Ahead of the menswear AW13 collections kicking off in London, we pay a visit to Neale's studio to pre-empt the collection

New year, new clothes. The AW13 collections are earlier than ever this season, as the second London Collections: Men begins on Monday ahead of Pitti, Milan and Paris, following the success of the capital's AW12 standalone schedule. As designers put the finishing touches to their collections; carry out castings, fittings and hair tests, we go on a series of studio visits to get a feel of what to expect...

Dazed Digital: What was the biggest challenge in putting the collection together?
Kit Neale: Christmas. It's very inconvenient.

DD: Favourite advice you've had from someone?
Kit Neale: 'Be the king of the world, not the king of Shoreditch'.

DD: Any tips for staying calm during fashion week?
Kit Neale: Drink lots of gin, neat.

DD: ...Or staying awake when there's so much work to do?
Kit Neale: Take lots of ginseng.

DD: What were the first pieces in the collection you designed?
Kit Neale: We always start with the prints. We do some sketches of designs, but they're often dropped. When we get the fabrics back and we start from scratch.

DD: What are you most proud of?
Kit Neale: Getting it done.

DD: What about the soundtrack?
Kit Neale: It's a clash between The Fall and Stravinsky's 'Rite of Spring'.

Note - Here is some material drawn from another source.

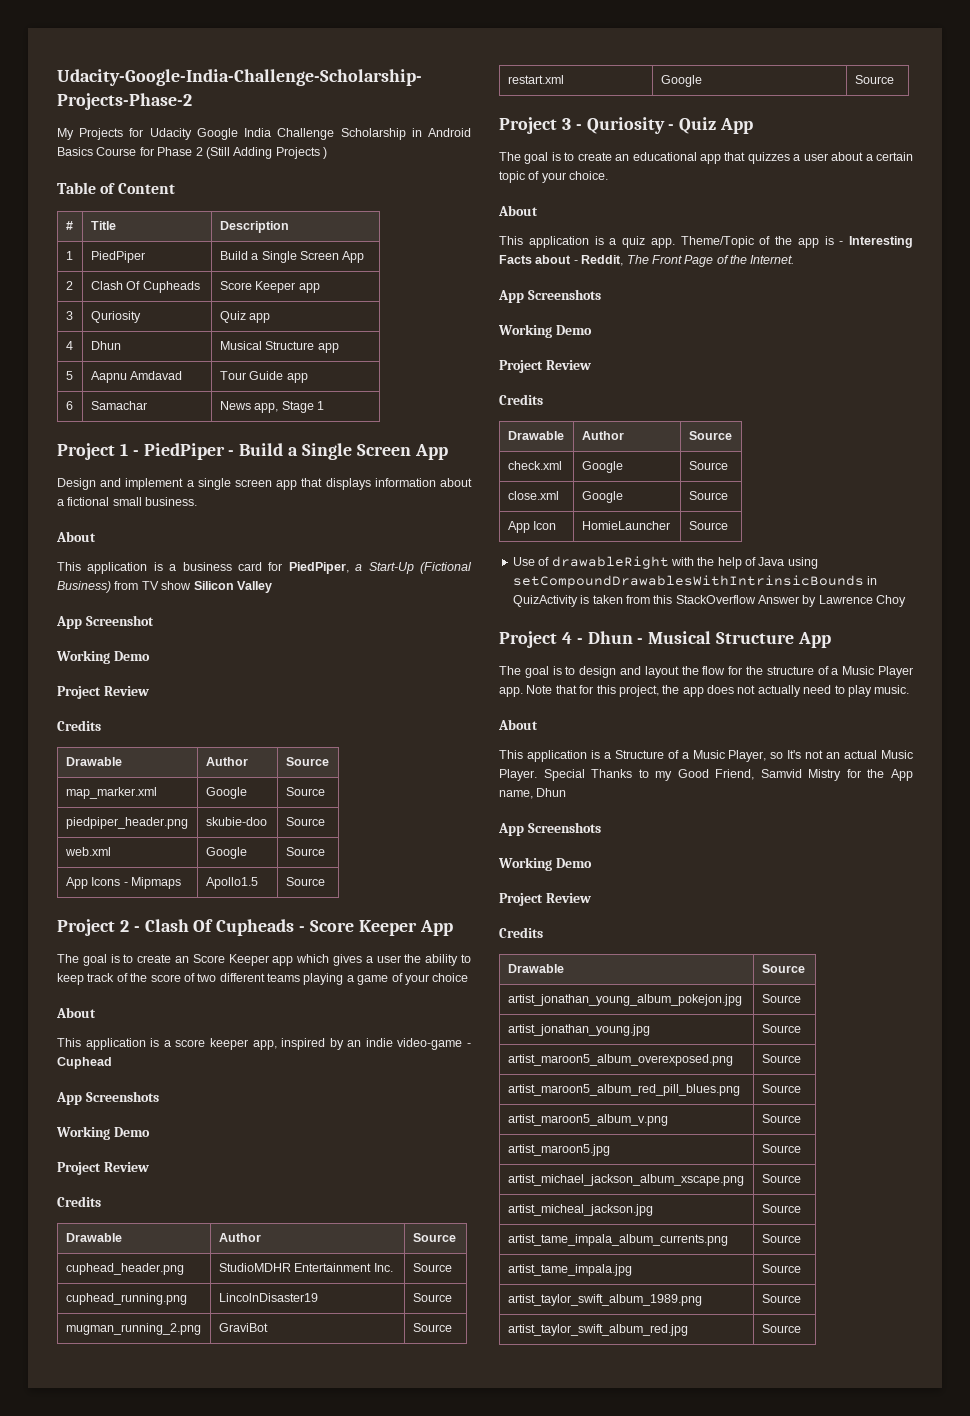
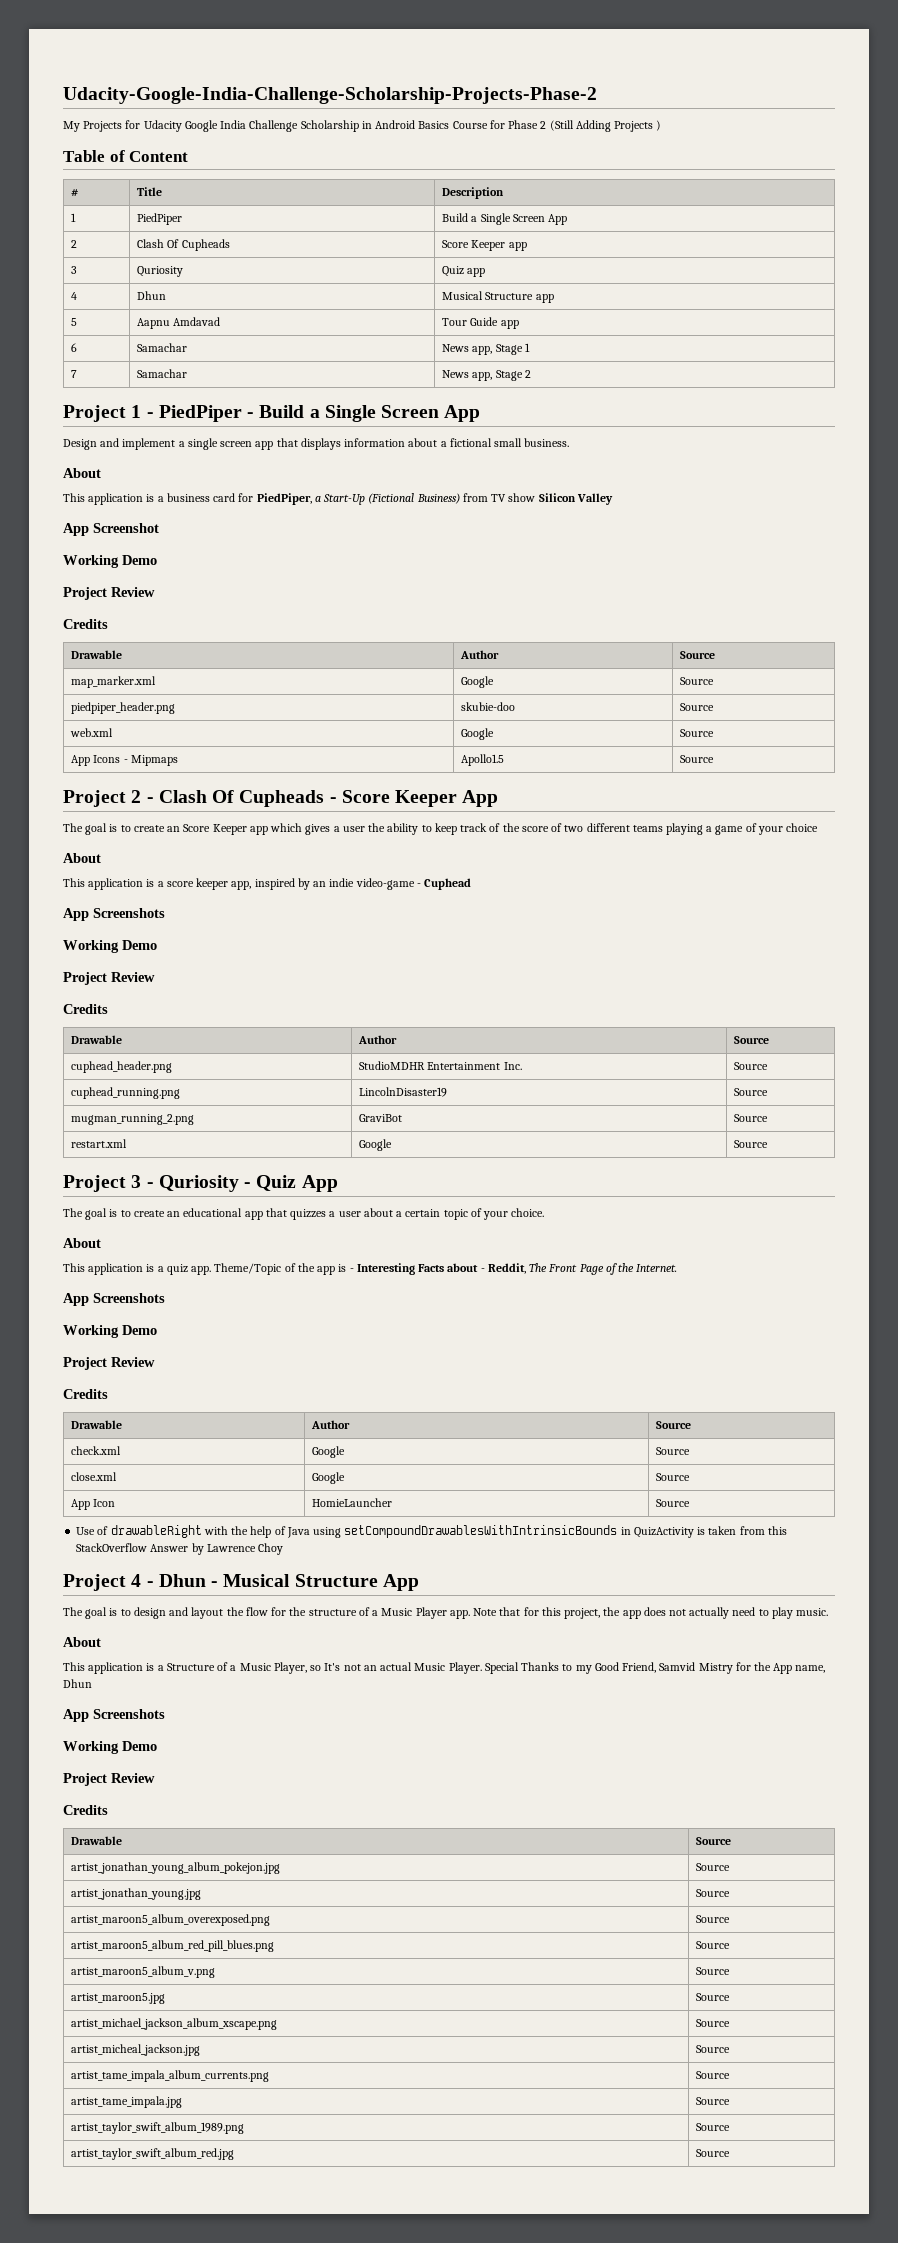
(324, 405) none -> [71,370,78,378] [137,369,188,378] [442,370,531,381] // 7 | Samachar | News app, Stage 2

DD: What other shows are you looking forward to seeing?
Kit Neale: MAN, a very biased choice as I'm in the Fashion East bosom but it's always a highlight! Sadly, it clashes with my presentation so I won't make it. I can't wait to see what Craig Green presents, I love his work.

DD: What's your favourite look on a man?
Kit Neale: His own look, not one dictated for him.

DD: Who embodies the spirit of your collection?
Kit Neale: Michael Clark is this season's muse.

DD: Sum up AW13 in three words…
Kit Neale: Greasy, muppets, trippy.

DD: What difference does fashion make?
Kit Neale: It makes some people look good and others not so, but as long as they feel good and are happy, we've done our jobs. It contributes a great deal to the economy but apart from that, it's really not that important, is it?